PostgreSQL locking and query analysis was after upgrading to 4.3.6.7-1.el7
I checked into get_entity_permissions and identified engine_sessions as a potential candidate for this problem: - get_entity_permissions calls getUserAndGroupsById for the user_id and queries engine_sessions. - engine_sessions has more than 40.000 rows matching this query and getUserAndGroupsById takes more than 15 seconds to complete. How can we cleanup engine_sessions?

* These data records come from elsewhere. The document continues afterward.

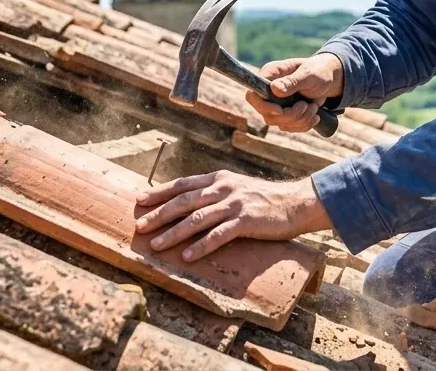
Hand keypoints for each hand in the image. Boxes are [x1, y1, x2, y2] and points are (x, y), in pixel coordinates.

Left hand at [135, 170, 331, 260]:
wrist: (296, 202)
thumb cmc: (264, 199)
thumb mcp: (237, 187)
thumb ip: (215, 192)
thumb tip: (188, 204)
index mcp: (219, 179)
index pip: (183, 184)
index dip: (160, 192)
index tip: (140, 201)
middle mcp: (224, 188)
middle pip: (184, 201)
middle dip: (159, 214)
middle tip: (140, 226)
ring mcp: (235, 204)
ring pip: (197, 219)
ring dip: (174, 233)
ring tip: (156, 245)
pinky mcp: (246, 221)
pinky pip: (218, 236)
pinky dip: (201, 246)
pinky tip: (187, 256)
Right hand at [246, 53, 343, 132]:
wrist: (328, 79)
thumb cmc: (318, 71)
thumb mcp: (308, 74)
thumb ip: (292, 81)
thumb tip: (274, 89)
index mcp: (270, 75)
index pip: (252, 95)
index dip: (263, 106)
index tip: (281, 110)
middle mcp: (268, 91)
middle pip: (267, 114)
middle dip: (290, 115)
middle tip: (307, 105)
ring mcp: (276, 104)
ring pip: (279, 123)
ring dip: (300, 119)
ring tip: (313, 107)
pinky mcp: (285, 115)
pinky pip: (289, 128)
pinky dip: (304, 124)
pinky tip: (315, 115)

We managed to track the open sessions down to the used vagrant ovirt4 plugin. The plugin doesn't close the ovirt connection, so the sessions stay open after each API call until the timeout (UserSessionTimeOutInterval) We created a pull request https://github.com/myoung34/vagrant-ovirt4/pull/106 to close the connection after the used actions. Now we are down to < 300 sessions per user and no longer have errors or timeouts creating vms. In my opinion there are 2 issues left: - a high number of sessions from the same user must not block other operations. - add APISessionTimeoutInterval option to allow different settings for API and user sessions
(In reply to christian.grundmann from comment #34) > We managed to track the open sessions down to the used vagrant ovirt4 plugin. > The plugin doesn't close the ovirt connection, so the sessions stay open > after each API call until the timeout (UserSessionTimeOutInterval) > We created a pull request > https://github.com/myoung34/vagrant-ovirt4/pull/106 to close the connection > after the used actions. > Now we are down to < 300 sessions per user and no longer have errors or > timeouts creating vms. > > In my opinion there are 2 issues left: > > - a high number of sessions from the same user must not block other > operations. It doesn't block other users, it just overloads your current system, so if you had more powerful server, engine would be responding better > - add APISessionTimeoutInterval option to allow different settings for API > and user sessions It's clearly defined, that clients needs to close their connections (sessions) when they don't need it, otherwise connections (sessions) will be discarded automatically after specified timeout. Introducing different session timeout for RESTAPI and UI would be quite problematic, not sure how it would comply with our OAUTH/OIDC integration. But anyway due to limited resources, closing as deferred.